Ladd CH2 p. 82-83 Eberwein (4:10)
Explains the difference between the two kinds of “hearing” people – the lay people and the specialists. Lay people are those who do not work in Deaf-related fields and specialists are those who maintain the two key features of colonialism of Deaf peoples: specialism and paternalism.
Also, emphasizes the importance for the lay reader to understand that “virtually all discourses about Deaf people have been conceived, controlled and written by people who were not themselves Deaf.” It’s in the same category of the ethnocentric bias that is involved with the majority of legislation concerning other minority groups.
Points out that Chapter 2 will summarize some of the main patterns in the specialist/paternalist discourses the past 5000 years and across several continents that have greatest relevance to the Deaf communities of the present day.
Ladd CH2 pages 79-81 Brenda Jo Falgier (9:41)

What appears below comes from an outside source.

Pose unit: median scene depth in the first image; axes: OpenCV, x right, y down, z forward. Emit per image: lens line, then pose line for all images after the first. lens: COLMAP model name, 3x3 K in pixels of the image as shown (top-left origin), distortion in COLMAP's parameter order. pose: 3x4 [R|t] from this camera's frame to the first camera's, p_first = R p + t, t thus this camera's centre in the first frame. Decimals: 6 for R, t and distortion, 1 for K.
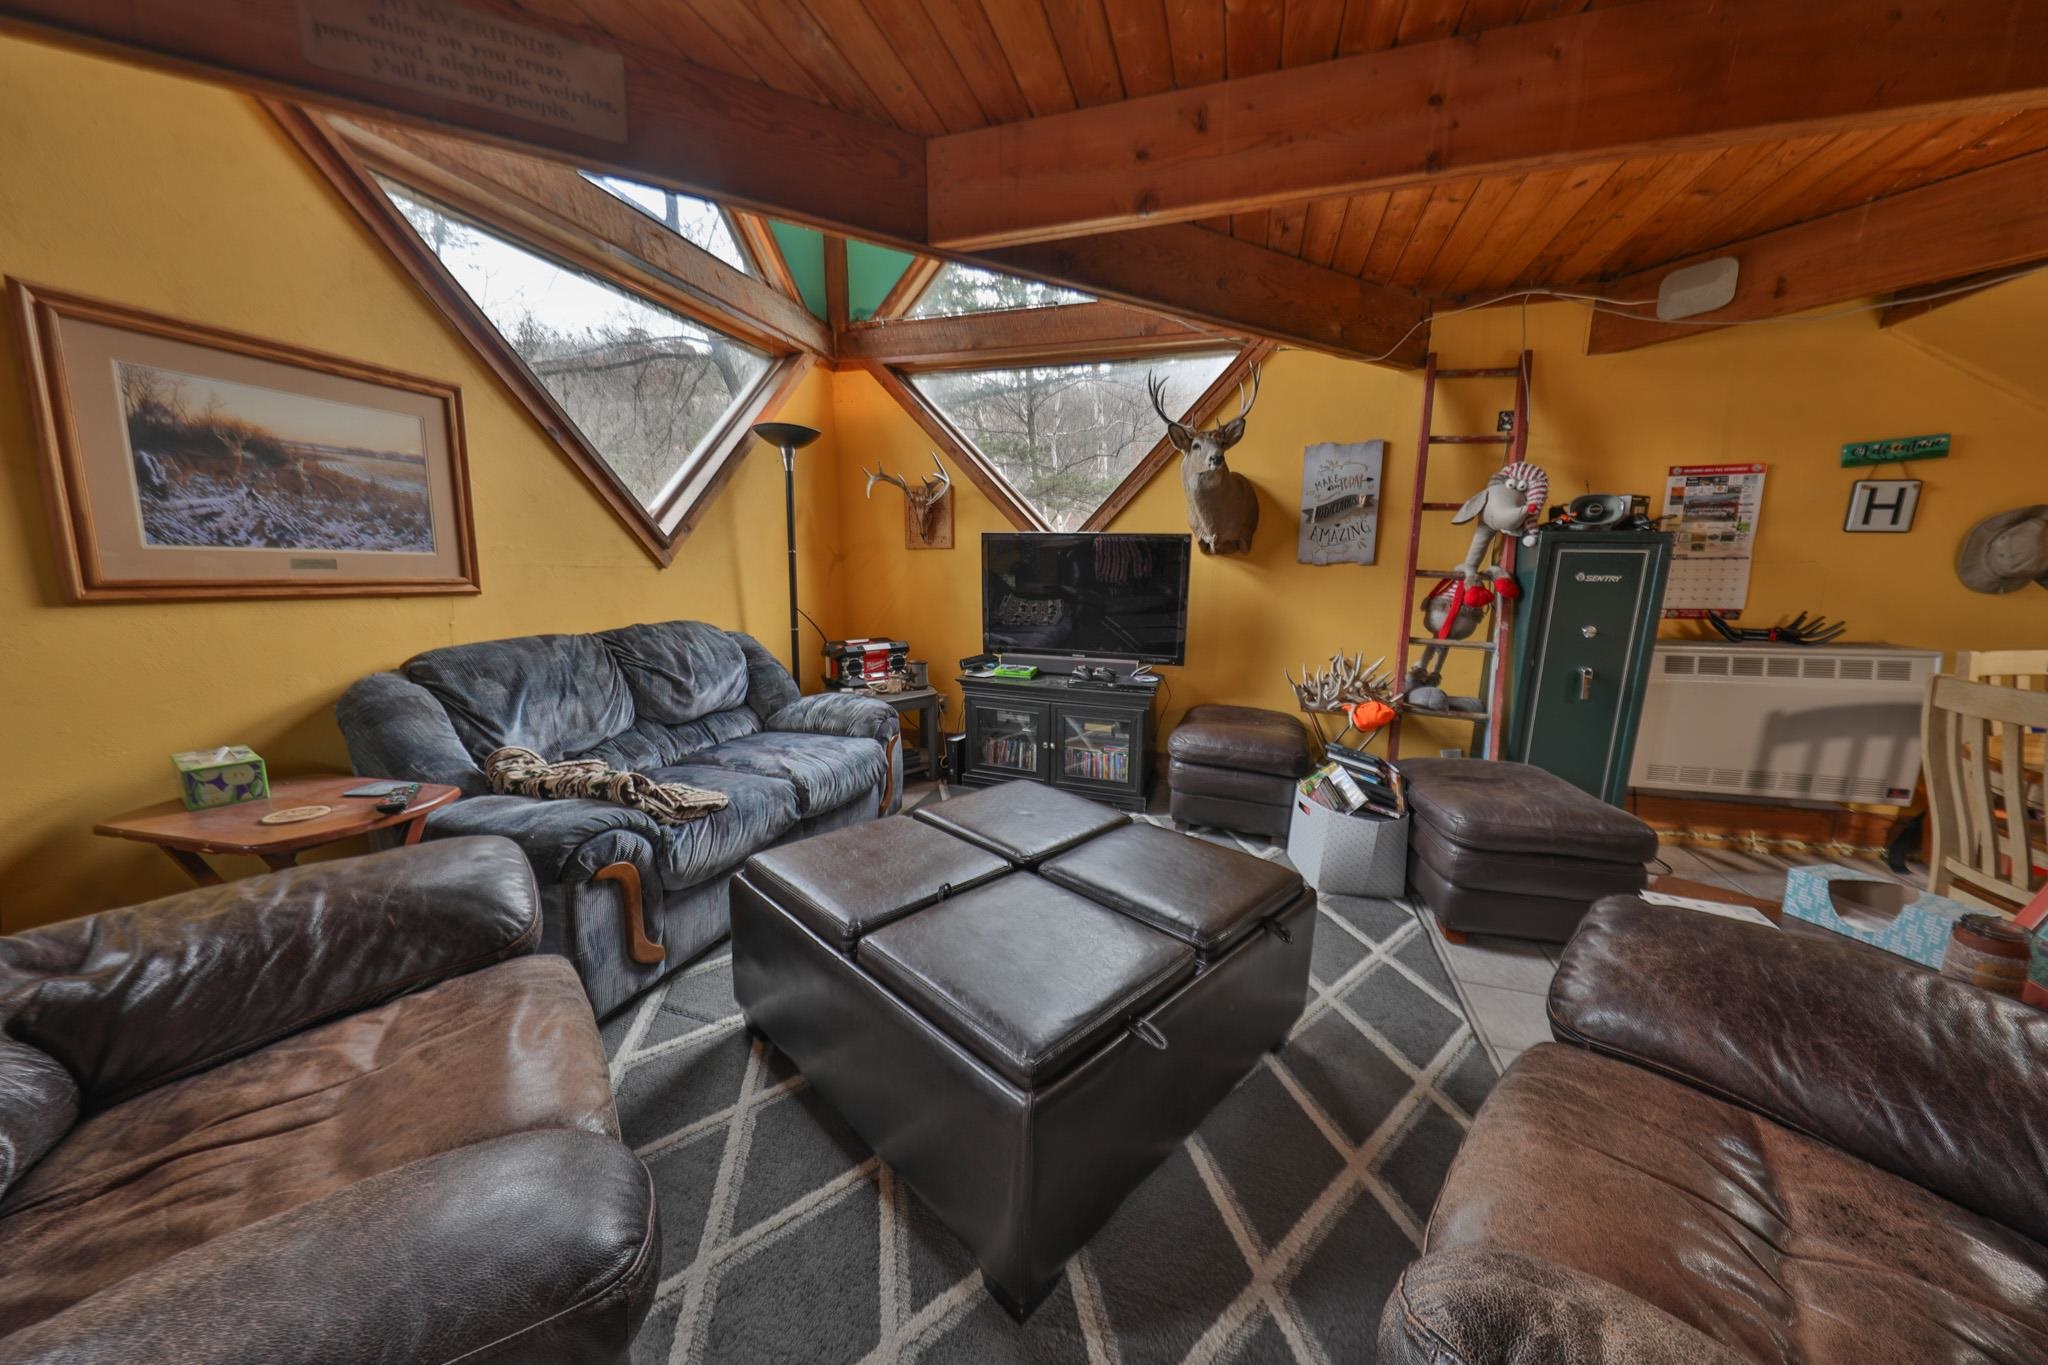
lens RADIAL K [[678.8, 0, 1025.7], [0, 678.8, 671.8], [0, 0, 1]] dist [-0.000626, -0.000091]
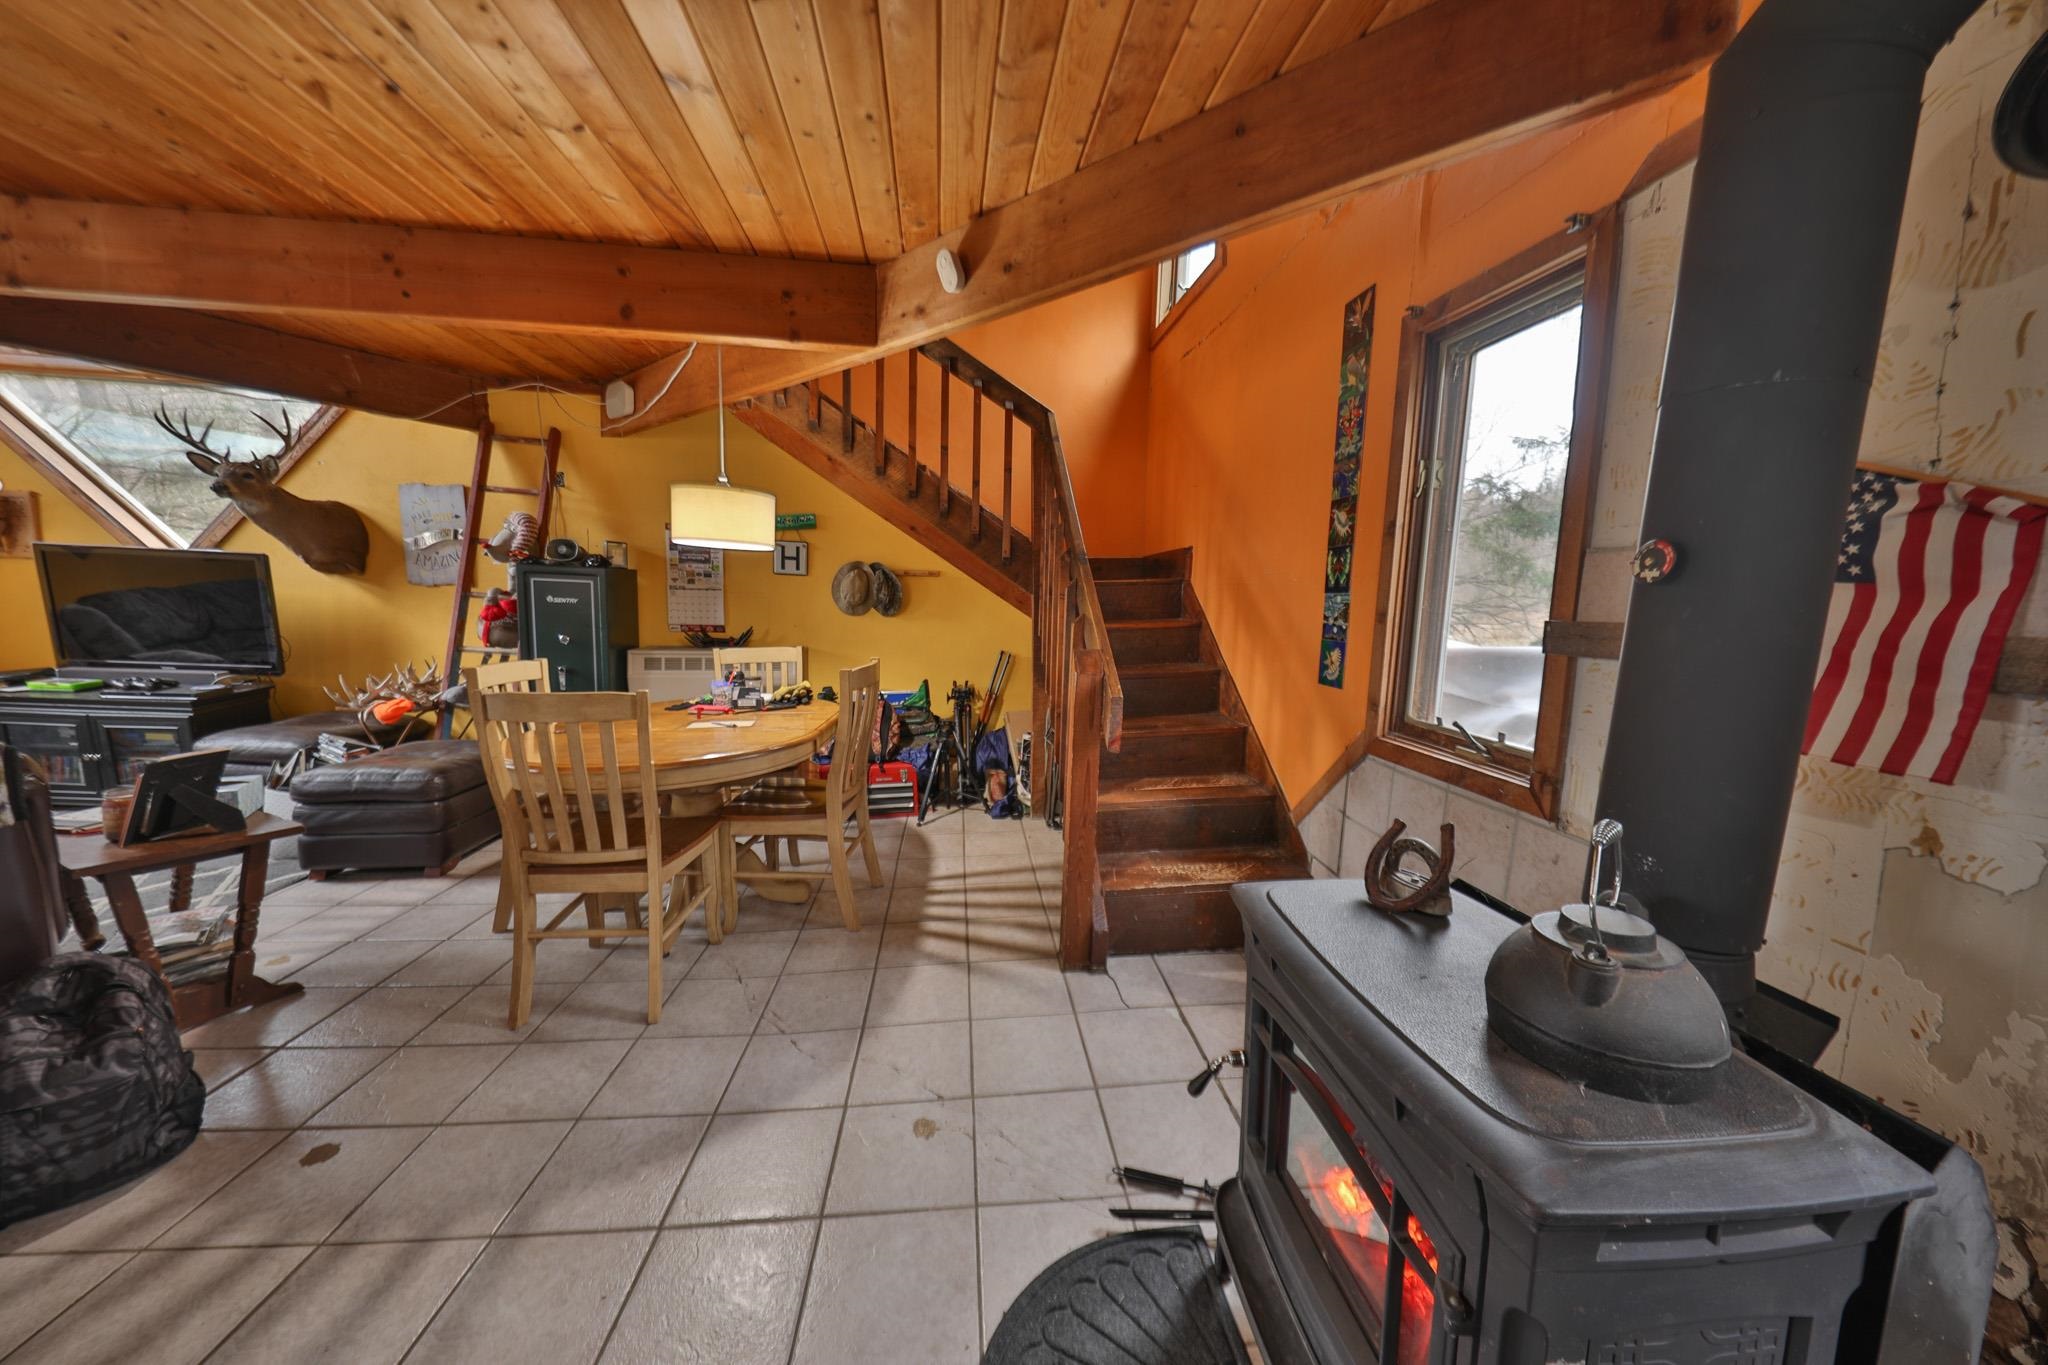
lens RADIAL K [[678.8, 0, 1024.7], [0, 678.8, 678.8], [0, 0, 1]] dist [-0.000626, -0.000091]
pose [[0.912234, -0.022140, 0.409071, 1.044522], [0.035042, 0.999096, -0.024070, 0.077542], [-0.408168, 0.036292, 0.912185, -0.561143]]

Describes colonialism and discusses why Deaf communities should be viewed as being colonized. Introduces those key terminologies: post-colonialism, decolonization, counter-narrative, post-modernism, essentialism, strategic essentialism.
Ladd CH2 p. 78-79 (7:18) Grushkin
Summarizes the goal and issues regarding Colonialism and Post-Colonialism Studies. Also, discusses how language domination and audism resembles colonialism for Deaf people. Mentions works by Harlan Lane and Wrigley initiating discussion on colonialism of Deaf communities as well as examining the majority society’s ideologies and discourses that created and perpetuates the colonialism.
Ladd CH1 p. 52-53 Cantrell
Discusses the role of printed media in the Deaf community in United Kingdom and United States.